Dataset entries

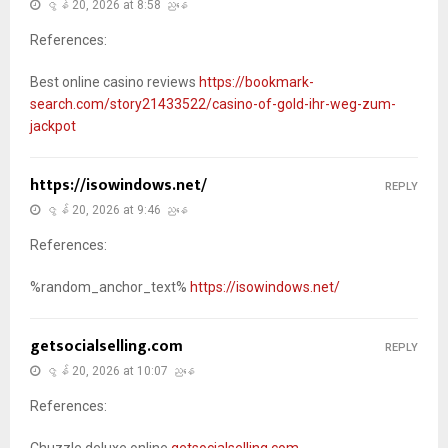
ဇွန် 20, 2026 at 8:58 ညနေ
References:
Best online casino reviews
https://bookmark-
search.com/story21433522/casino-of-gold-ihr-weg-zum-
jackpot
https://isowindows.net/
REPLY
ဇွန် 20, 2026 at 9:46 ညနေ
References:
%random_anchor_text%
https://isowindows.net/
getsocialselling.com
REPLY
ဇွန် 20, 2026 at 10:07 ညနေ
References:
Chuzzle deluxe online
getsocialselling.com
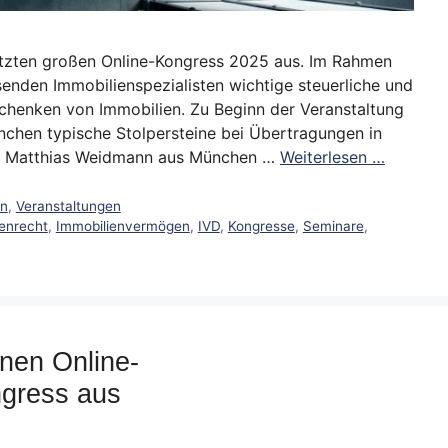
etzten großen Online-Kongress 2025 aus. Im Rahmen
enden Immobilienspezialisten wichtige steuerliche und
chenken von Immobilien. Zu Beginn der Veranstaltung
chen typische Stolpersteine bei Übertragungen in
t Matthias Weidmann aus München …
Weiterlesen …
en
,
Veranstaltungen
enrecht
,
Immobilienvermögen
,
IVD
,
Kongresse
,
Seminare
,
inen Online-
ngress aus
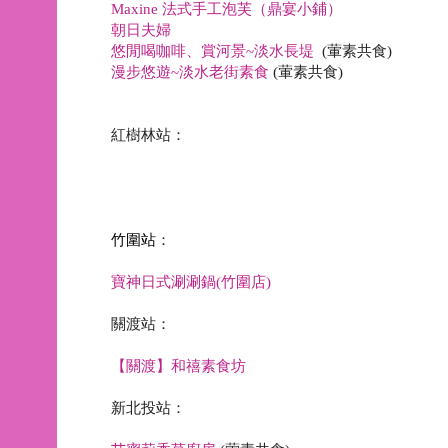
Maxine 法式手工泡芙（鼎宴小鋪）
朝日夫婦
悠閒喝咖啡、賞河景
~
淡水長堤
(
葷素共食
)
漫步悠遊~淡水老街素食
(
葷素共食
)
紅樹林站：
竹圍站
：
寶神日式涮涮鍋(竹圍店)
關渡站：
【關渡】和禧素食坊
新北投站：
---
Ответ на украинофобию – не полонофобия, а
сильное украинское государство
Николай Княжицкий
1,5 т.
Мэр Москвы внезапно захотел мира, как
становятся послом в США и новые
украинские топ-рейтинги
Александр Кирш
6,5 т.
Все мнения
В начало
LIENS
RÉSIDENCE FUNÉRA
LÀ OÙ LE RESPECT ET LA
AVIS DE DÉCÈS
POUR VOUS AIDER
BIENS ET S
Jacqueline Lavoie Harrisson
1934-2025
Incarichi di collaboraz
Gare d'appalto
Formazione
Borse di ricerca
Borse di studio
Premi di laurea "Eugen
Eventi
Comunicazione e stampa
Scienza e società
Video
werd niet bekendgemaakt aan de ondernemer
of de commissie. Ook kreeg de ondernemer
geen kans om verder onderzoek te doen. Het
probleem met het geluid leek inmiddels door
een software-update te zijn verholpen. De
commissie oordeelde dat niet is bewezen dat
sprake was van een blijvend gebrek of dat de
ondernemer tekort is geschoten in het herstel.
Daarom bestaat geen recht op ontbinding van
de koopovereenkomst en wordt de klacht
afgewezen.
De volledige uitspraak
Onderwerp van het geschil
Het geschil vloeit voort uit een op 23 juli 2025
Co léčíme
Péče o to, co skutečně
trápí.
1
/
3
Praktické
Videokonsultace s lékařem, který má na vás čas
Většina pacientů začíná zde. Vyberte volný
--
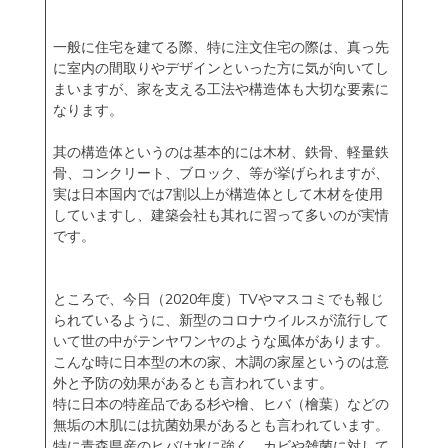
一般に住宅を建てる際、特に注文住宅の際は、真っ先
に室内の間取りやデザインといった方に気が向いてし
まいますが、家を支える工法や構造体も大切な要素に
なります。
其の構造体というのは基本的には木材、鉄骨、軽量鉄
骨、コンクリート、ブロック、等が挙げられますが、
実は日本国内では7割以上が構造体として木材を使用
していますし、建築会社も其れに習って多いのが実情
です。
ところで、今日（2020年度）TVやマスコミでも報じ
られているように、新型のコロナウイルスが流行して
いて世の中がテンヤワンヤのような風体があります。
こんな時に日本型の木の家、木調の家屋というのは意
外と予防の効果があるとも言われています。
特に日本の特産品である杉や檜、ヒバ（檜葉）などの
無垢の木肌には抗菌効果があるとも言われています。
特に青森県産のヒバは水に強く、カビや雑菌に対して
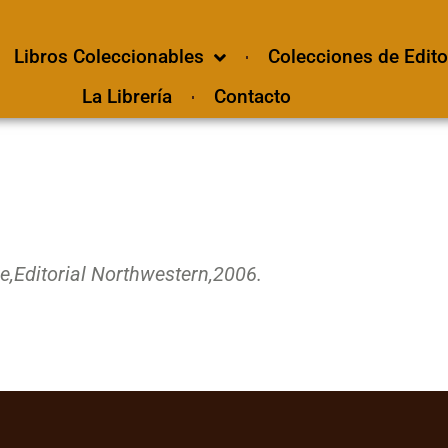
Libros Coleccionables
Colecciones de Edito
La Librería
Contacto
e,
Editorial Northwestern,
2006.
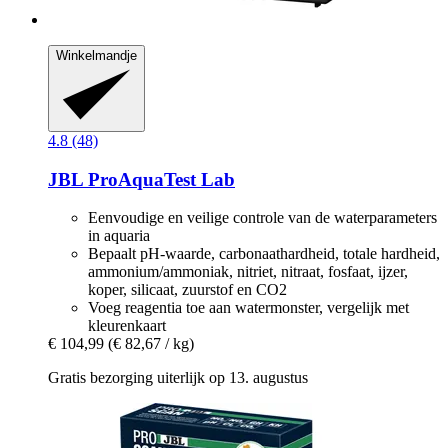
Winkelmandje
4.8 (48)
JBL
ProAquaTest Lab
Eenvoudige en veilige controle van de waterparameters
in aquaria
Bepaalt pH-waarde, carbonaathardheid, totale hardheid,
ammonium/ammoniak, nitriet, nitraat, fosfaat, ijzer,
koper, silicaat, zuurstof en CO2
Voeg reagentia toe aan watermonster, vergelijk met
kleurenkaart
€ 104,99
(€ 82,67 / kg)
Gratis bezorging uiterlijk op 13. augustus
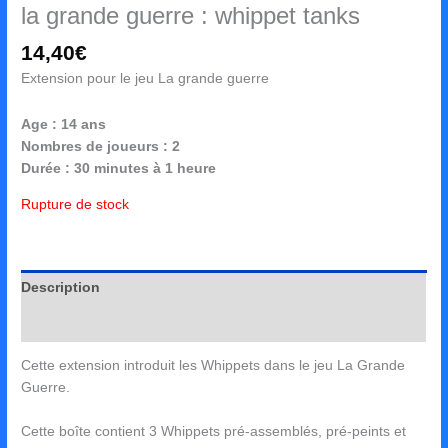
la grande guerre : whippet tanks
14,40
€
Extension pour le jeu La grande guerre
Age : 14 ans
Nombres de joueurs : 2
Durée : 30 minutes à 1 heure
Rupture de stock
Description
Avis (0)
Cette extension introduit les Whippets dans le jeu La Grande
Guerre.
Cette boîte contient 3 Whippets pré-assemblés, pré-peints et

* [Aim of the task]:
Copy out the lines from the one containing "Ответ на украинофобию – не полонофобия, а" through the one containing "of de commissie. Ook kreeg de ondernemer", including both, reproducing each character as it stands.

* [Expected answer]:
Ответ на украинофобию – не полонофобия, а
сильное украинское государство
Николай Княжицкий
1,5 т.
Мэр Москвы внезапно захотел мира, как
становятся послом в США и новые
украинские топ-рейтинги
Александр Кирш
6,5 т.
Все мнения
В начало
LIENS
RÉSIDENCE FUNÉRA
LÀ OÙ LE RESPECT ET LA
AVIS DE DÉCÈS
POUR VOUS AIDER
BIENS ET S
Jacqueline Lavoie Harrisson
1934-2025
Incarichi di collaboraz
Gare d'appalto
Formazione
Borse di ricerca
Borse di studio
Premi di laurea "Eugen
Eventi
Comunicazione e stampa
Scienza e società
Video
werd niet bekendgemaakt aan de ondernemer
of de commissie. Ook kreeg de ondernemer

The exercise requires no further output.